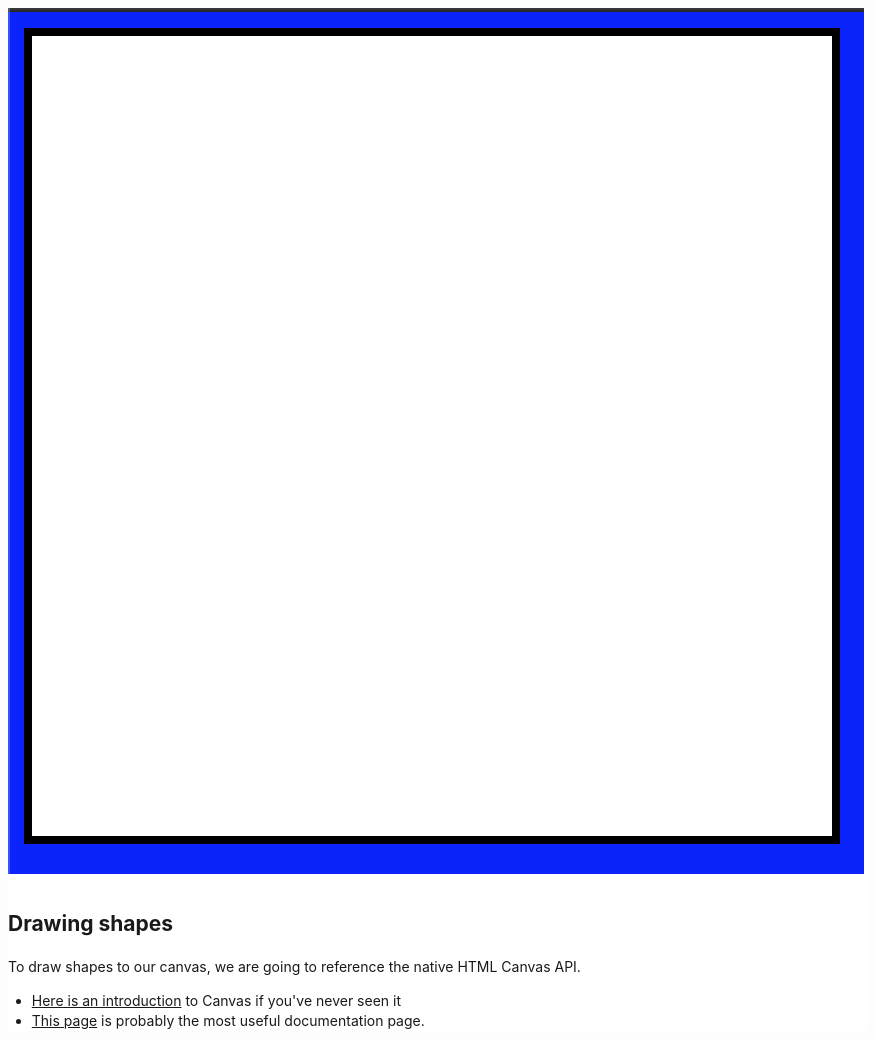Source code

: ![blank canvas](./img/blank.png)

## Drawing shapes

To draw shapes to our canvas, we are going to reference the native HTML Canvas API.
- [Here is an introduction](https://developer.mozilla.org/en-US/docs/Web/API/Canvas_API/Tutorial/Basic_usage) to Canvas if you've never seen it
- [This page](https://developer.mozilla.org/en-US/docs/Web/API/CanvasRenderingContext2D) is probably the most useful documentation page.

□ □ □

--- Work instruction ---
Starting with the first line of the data, transcribe every line exactly through the one containing "- [Here is an". No pictures go in.

--- Result for this task ---
Source code

: ![blank canvas](./img/blank.png)

## Drawing shapes

To draw shapes to our canvas, we are going to reference the native HTML Canvas API.
- [Here is an introduction](https://developer.mozilla.org/en-US/docs/Web/API/Canvas_API/Tutorial/Basic_usage) to Canvas if you've never seen it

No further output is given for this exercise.